Metromedia, Inc. v. San Diego, City of
Citation: 10 ELR 20862
No. No. L.A. 30782, 610 P.2d 407/14 ERC 1865/26 Cal. 3d 848, (Cal., 05/14/1980) On reh'g
The court upholds en banc the constitutionality of a San Diego ordinance which prohibits all off-site billboards and requires the removal of certain existing billboards following expiration of an amortization period. The court holds that the purposes recited in the ordinance — eliminating traffic hazards and improving the appearance of the city — are proper objectives for the exercise of the city's police power, and that the ordinance bears a reasonable relationship to those objectives. The court also finds that aesthetic considerations alone may justify the ordinance. The court further concludes that the ordinance does not, on its face, infringe the freedom of speech of commercial billboard owners under either the United States or the California Constitution. The ordinance validly regulated only the time, place, and manner of commercial speech because (1) it does not seek to suppress the content of the advertiser's message, (2) it serves significant governmental interests unrelated to the suppression of free speech, and (3) it leaves open adequate alternative means of communication. The court agrees with plaintiffs that the ordinance is preempted by the California Outdoor Advertising Act to the extent that it permits the removal without compensation of billboards within 660 feet of federal interstate and primary highways because compensation is required under the federal Highway Beautification Act. However, the court finds no denial of equal protection where the city requires removal of billboards greater than 660 feet from a federal highway after an amortization period and without payment of just compensation. Although the amortization schedule is not unreasonable on its face plaintiffs retain the right to prove that the amortization period is unreasonably short as applied to their structures. Finally, the court rules the city's alleged noncompliance with the California Environmental Quality Act was not properly before the trial court on the motion for summary judgment and thus cannot be asserted on appeal.

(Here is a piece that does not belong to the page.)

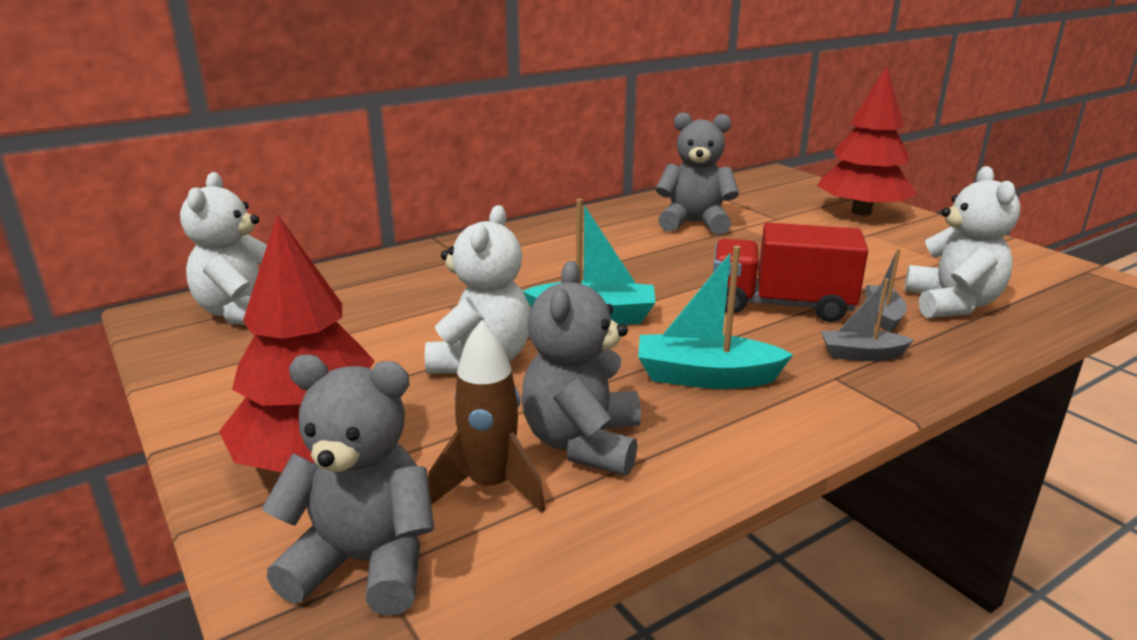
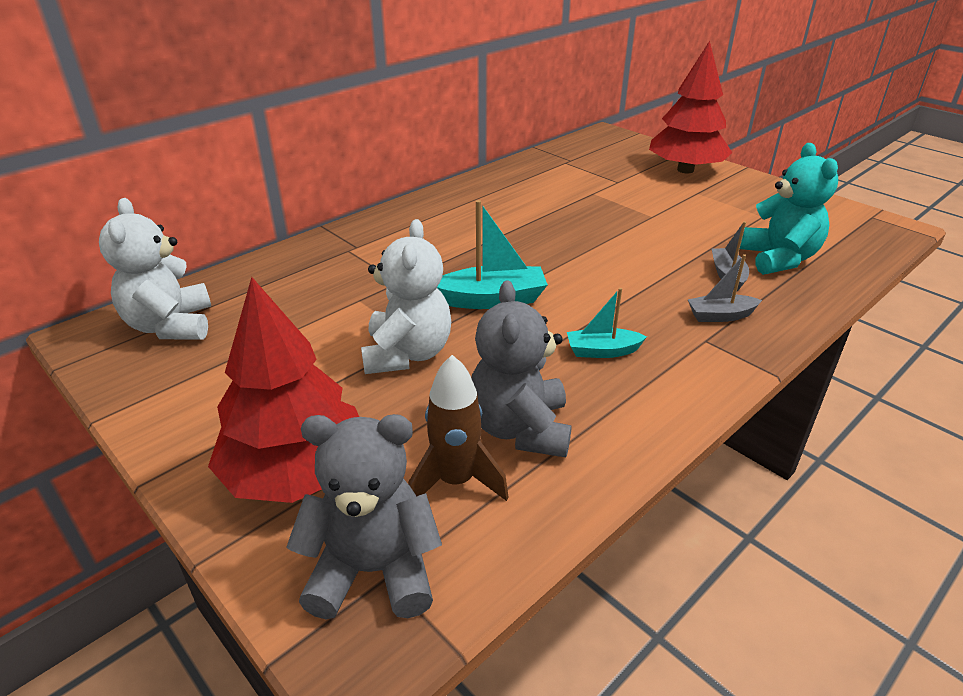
camera: 10 degrees left, 10 degrees up
(694, 223) = (550, 192): grey teddy bear -> none
(705, 377) = (602, 351): turquoise boat -> turquoise boat, size x0.62
(780, 305) = (644, 272): red truck -> none
(952, 304) = (778, 259): white teddy bear -> turquoise teddy bear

Justice Richardson concurs separately; although agreeing with the dissent that total prohibition raises serious constitutional issues, he is persuaded that the ordinance meets minimum First Amendment standards. Justice Newman disagrees that aesthetic considerations alone are sufficient to prohibit off-site billboards but concurs with the majority that other varieties of speech may merit more protection than is accorded commercial speech. Justice Clark dissents, contending that the ordinance unconstitutionally prohibits expression of noncommercial as well as commercial speech because (1) billboards are entitled to the same First Amendment protection as other forms of speech, (2) the government interests do not outweigh the First Amendment rights of plaintiffs, and (3) there exists no adequate alternative means to communicate noncommercial messages effectively.
Counsel for Appellants
John W. Witt, City Attorney; C. Alan Sumption, Deputy City Attorney
City Concourse, 202 C St., San Diego CA 92101
Counsel for Respondents
Theodore B. Olson, Wayne W. Smith
Gibson, Dunn & Crutcher
515 S. Flower St., Los Angeles CA 90071
Oscar F. Irwin
Hillyer & Irwin
14th Floor, Cal. First Bank Bldg., 530 B St., San Diego CA 92101
Counsel for Amici Curiae
Mahlon F. Perkins Jr.
Donovan, Leisure, Newton & Irvine
30 Rockefeller Plaza, New York NY 10020
Michael M. Berger
Fadem, Berger & Norton
Suite 600, 501 Santa Monica Blvd., Santa Monica CA 90406
P.O. Box 1090, Del Mar CA 92014
Carter J. Stroud, City Attorney
City Hall, Alameda CA 94501
BIRD, C.J., and MOSK and MANUEL, JJ., concur.